Wir haben offensichtlich die Dichte der Majoritätsladungsträger lokal erhöht. Das ist neu - bisher wurde sie durch Kontakte immer nur erniedrigt.
Es gibt aber keinen Grund, warum das nicht auch passieren kann. Die Fermienergie liegt jetzt sogar für ein kurzes Stückchen im Leitungsband - auch dagegen spricht vom Grundsatz her nichts.
Obwohl das ein prinzipiell völlig normales Verhalten ist, spricht man in solchen Fällen von "entarteten Halbleitern" (engl. "degeneration").
Eine Entartung kann auf mannigfaltige Weise erreicht werden. Im Gleichgewicht zum Beispiel durch
Sehr hohe Dotierung.
Kontakte, die so gebaut und/oder vorgespannt sind, daß sie die Majoritätsladungsträger anziehen und damit am Kontakt anreichern - wie im obigen rechten Fall. Man spricht dann von Anreicherung oder Akkumulation.
Man kann Akkumulation aber auch im Nichtgleichgewicht erreichen.
Das scheint zwar ein Widerspruch in sich zu sein, denn in Nichtgleichgewicht ist die Fermienergie eigentlich gar nicht definiert; Aussagen über ihre Lage sind dann im Prinzip sinnlos. Ladungsträgerkonzentrationen sind aber immer definiert, und man kann sich natürlich die Frage stellen: Wo müßte die Fermienergie liegen, wenn für die vorliegenden Ladunsgträgerkonzentrationen Gleichgewicht herrschen würde?
Was herauskommt nennt man "Quasifermienergie". Das ist nicht nur eine sehr sinnvolle Größe, sondern sie kann auch im Leitungs- oder Valenzband des Halbleiters liegen und damit Entartung signalisieren.
Machbar ist Entartung in diesem Fall insbesondere, indem man über z.B. über einen pn-Kontakt Unmengen an Ladungssträger in die jeweils ander Seite injiziert. Jeder Halbleiterlaser beruht auf diesem Prinzip; Entartung im Nichtgleichgewicht ist die absolut notwendige Bedingung für sein Funktionieren
Noch etwas unklar ist die Ausdehnung der Akkumulationszone. Aber im Grunde sind wir schon einmal auf eine ähnliche Fragestellung gestoßen - sie wurde in einem eigenen Modul behandelt.
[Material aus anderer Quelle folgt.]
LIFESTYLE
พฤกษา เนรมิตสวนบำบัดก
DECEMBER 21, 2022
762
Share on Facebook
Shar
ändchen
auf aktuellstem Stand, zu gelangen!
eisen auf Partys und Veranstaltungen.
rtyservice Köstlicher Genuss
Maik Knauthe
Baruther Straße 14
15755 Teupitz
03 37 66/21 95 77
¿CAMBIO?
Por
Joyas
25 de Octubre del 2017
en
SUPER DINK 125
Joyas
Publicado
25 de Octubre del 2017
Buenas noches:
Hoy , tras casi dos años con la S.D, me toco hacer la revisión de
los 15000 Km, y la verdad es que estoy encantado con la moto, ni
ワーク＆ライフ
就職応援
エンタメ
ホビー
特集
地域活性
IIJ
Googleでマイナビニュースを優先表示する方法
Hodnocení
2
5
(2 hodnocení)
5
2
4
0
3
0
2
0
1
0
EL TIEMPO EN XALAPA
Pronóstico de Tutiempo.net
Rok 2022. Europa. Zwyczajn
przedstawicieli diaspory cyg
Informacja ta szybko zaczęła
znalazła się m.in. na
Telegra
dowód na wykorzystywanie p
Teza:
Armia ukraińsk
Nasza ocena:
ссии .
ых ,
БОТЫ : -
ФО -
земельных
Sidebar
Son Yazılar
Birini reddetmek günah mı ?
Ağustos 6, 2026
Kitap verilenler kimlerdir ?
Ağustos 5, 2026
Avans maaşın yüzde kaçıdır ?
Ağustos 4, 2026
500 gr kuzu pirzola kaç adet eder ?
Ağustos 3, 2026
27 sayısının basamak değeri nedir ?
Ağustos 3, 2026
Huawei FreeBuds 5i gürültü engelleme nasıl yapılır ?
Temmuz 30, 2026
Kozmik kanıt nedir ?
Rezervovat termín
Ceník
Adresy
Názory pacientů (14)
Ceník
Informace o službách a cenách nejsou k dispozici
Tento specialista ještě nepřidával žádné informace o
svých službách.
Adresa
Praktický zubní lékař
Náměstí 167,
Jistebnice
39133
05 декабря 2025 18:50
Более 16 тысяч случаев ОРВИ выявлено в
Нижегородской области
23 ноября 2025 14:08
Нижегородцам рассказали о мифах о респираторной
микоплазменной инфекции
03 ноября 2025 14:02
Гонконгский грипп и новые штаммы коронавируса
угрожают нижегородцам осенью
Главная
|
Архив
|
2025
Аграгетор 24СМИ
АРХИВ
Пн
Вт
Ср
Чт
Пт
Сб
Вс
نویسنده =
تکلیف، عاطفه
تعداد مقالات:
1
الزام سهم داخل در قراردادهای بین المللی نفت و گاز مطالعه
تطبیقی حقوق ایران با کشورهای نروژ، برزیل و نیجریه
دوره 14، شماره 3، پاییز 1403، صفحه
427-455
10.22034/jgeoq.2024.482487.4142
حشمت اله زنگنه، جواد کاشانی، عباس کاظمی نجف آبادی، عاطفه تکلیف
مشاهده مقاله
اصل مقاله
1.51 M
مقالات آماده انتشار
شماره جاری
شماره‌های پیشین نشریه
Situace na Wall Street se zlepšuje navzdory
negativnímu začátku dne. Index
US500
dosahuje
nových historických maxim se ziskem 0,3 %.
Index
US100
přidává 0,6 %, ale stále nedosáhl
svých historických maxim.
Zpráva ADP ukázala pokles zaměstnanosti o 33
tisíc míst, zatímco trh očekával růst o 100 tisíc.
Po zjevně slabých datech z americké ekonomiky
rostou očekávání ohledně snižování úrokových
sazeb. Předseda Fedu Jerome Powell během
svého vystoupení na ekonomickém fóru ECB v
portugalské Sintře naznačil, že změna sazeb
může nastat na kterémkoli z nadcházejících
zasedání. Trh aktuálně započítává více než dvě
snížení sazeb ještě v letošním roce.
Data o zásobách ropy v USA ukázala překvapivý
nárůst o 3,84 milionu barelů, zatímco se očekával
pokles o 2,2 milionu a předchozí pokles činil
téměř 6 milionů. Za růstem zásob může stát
Die Ausdehnung der Akkumulationszone ist identisch mit der Eindringtiefe eines externen elektrischen Feld in ein Material. Und jedes Feld wird solange in ein Material eindringen, bis jede Feldlinie eine Ladung gefunden hat, auf der sie enden kann.
Betrachten wir zum Beispiel ein Metall, dann gibt es entweder sehr viele Elektronen, oder, falls ich die Elektronen nur ein ganz kleines bißchen zurückdränge, sehr viele positiv geladene Metallionen, die jedes Feld auf kürzeste Distanz "absorbieren" oder abschirmen können. Die Dicke dieser "Abschirmschicht" heißt Debyelänge; Details dazu finden sich in in anderen Hyperskripten.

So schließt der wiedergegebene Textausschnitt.